EXERCISE DETAILS:
From the entries below, pick out and copy every line that contains the word "Политика".
*** INPUT RECORDS Section Begins ***
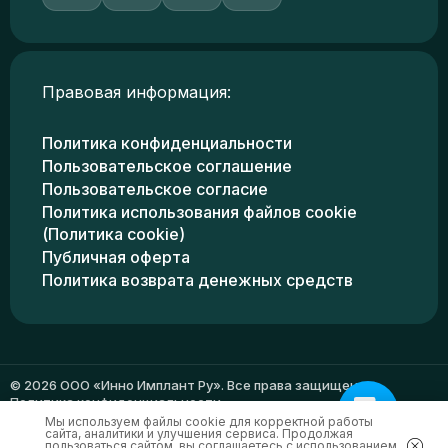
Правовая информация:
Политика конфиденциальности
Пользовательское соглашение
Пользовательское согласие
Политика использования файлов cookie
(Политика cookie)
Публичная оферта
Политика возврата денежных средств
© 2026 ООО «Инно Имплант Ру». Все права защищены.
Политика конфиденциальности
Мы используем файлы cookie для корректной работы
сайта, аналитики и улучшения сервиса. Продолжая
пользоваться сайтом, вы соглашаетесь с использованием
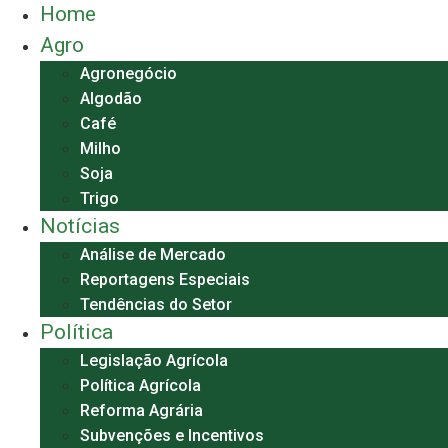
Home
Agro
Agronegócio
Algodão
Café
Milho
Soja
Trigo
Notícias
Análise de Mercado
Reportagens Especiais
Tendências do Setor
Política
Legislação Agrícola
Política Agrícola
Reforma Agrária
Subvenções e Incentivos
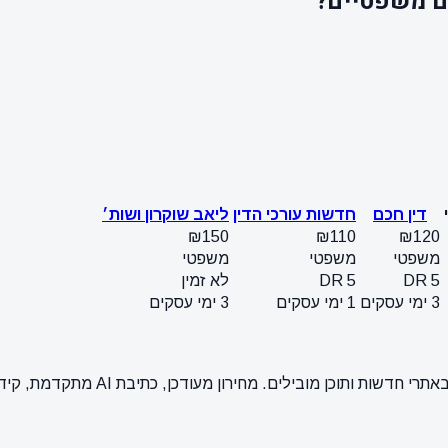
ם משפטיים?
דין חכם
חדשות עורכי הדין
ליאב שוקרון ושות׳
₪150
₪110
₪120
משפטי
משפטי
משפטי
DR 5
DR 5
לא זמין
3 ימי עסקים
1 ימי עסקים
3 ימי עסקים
*** INPUT RECORDS Section Ends ***
*** INPUT RECORDS Section Begins ***
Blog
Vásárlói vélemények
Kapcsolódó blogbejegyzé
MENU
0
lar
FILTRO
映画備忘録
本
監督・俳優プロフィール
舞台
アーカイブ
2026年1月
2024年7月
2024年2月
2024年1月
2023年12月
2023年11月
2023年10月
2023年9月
*** INPUT RECORDS Section Ends ***
*** INPUT RECORDS Section Begins ***
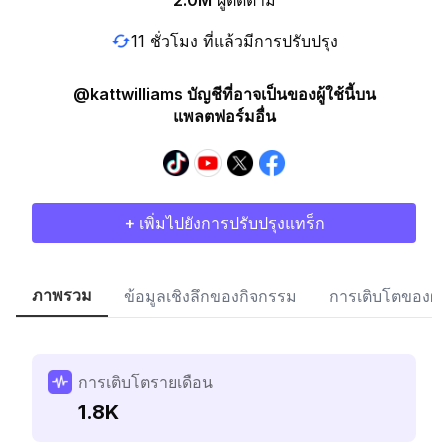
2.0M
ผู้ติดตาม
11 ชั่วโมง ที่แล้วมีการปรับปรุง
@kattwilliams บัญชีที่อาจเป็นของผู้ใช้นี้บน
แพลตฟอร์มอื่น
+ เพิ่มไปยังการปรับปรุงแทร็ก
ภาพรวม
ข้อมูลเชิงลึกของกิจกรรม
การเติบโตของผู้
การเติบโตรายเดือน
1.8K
*** INPUT RECORDS Section Ends ***
RESPONSE TO THE EXERCISE:
Политика конфиденциальности
Политика использования файлов cookie
(Политика cookie)
Политика возврата денежных средств
Политика конфиденциальности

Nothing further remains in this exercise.